▶ _Exercise_: What you return must be every line below that includes the word "voice".

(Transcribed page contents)

· · · ·

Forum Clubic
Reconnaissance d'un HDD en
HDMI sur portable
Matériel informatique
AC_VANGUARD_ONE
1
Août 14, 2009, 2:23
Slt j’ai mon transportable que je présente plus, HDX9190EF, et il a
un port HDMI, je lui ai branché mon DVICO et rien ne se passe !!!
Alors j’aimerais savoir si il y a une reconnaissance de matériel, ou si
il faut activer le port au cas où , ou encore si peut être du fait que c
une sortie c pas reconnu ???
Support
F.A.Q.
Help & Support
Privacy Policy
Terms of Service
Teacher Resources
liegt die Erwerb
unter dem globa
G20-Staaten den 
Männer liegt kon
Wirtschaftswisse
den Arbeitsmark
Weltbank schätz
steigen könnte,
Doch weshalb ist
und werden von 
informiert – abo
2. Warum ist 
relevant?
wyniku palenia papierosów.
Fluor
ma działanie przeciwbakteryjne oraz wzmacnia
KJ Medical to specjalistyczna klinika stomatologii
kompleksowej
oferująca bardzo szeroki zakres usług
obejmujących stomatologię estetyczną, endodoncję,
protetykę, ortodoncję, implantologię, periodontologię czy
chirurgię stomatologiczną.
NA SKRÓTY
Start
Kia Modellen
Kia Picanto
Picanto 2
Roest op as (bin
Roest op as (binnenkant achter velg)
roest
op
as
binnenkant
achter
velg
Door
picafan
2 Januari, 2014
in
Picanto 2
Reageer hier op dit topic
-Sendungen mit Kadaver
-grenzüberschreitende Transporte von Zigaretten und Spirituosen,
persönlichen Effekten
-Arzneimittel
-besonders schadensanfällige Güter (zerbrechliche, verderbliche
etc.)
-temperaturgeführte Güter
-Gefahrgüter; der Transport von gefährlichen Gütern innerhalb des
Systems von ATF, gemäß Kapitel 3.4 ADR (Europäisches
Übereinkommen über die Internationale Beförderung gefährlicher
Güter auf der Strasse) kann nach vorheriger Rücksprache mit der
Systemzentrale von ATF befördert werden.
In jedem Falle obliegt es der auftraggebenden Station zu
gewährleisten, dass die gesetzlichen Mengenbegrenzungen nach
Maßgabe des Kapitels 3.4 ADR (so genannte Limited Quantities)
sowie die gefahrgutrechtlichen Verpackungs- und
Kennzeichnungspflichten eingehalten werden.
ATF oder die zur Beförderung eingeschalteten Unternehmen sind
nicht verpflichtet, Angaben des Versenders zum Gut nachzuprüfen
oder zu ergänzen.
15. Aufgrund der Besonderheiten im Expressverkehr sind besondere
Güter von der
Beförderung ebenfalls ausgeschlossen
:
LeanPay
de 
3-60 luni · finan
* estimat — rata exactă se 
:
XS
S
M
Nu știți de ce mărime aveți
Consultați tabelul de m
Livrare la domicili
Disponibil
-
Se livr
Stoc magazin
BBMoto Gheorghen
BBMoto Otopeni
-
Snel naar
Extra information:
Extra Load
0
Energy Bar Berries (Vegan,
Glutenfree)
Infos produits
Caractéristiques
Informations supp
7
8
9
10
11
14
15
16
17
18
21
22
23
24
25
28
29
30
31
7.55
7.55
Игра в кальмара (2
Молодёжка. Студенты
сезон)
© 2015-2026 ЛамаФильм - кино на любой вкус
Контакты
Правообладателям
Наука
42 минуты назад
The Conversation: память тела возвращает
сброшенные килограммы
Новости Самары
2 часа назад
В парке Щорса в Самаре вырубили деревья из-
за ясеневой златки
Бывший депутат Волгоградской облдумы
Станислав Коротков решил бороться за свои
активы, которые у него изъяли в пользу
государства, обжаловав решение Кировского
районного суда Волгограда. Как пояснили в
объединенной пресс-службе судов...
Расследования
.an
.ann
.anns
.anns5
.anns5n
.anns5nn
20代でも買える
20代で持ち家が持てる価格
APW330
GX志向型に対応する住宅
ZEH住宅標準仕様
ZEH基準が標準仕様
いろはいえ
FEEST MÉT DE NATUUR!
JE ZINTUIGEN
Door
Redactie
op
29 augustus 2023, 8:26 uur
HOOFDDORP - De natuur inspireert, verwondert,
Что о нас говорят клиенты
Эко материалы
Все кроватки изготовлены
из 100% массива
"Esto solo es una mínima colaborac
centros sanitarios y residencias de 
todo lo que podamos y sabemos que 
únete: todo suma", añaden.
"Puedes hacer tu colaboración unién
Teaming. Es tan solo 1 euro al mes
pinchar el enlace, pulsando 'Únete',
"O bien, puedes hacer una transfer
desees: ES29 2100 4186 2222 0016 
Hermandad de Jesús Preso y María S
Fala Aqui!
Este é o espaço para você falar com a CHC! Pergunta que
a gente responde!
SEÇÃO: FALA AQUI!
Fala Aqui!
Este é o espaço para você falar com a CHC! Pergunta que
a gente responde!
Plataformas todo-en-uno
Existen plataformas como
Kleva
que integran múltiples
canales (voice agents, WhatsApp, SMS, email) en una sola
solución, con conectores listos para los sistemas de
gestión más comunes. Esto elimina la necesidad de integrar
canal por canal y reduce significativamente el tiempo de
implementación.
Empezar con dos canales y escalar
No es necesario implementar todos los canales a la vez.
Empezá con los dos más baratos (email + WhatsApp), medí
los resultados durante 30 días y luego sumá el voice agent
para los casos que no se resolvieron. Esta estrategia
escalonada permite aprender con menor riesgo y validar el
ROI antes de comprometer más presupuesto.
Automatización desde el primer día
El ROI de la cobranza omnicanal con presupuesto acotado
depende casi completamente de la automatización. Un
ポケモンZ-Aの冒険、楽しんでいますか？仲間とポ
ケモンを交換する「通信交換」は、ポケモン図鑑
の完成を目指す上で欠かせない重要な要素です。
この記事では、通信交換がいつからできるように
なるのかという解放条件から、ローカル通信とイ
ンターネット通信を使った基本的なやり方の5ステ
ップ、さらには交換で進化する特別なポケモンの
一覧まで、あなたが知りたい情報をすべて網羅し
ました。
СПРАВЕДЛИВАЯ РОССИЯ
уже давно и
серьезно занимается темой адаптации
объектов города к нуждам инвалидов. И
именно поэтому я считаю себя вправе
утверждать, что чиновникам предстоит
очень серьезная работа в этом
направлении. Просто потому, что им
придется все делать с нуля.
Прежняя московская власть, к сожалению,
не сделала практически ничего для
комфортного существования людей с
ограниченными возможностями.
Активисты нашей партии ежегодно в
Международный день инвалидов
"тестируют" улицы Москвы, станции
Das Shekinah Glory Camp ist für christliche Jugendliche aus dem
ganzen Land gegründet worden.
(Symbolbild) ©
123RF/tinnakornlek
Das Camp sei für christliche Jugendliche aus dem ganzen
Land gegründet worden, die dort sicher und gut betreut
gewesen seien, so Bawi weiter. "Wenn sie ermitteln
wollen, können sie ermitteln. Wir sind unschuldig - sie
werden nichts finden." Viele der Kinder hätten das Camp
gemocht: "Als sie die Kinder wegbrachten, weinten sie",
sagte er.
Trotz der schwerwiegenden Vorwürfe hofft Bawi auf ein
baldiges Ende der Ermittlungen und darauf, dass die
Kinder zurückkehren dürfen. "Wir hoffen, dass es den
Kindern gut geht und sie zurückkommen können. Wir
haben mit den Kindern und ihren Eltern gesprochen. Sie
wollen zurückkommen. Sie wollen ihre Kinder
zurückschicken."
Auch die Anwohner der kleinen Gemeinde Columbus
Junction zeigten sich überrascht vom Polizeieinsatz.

· · · ·

▶ _Your response_:
canales (voice agents, WhatsApp, SMS, email) en una sola
los resultados durante 30 días y luego sumá el voice agent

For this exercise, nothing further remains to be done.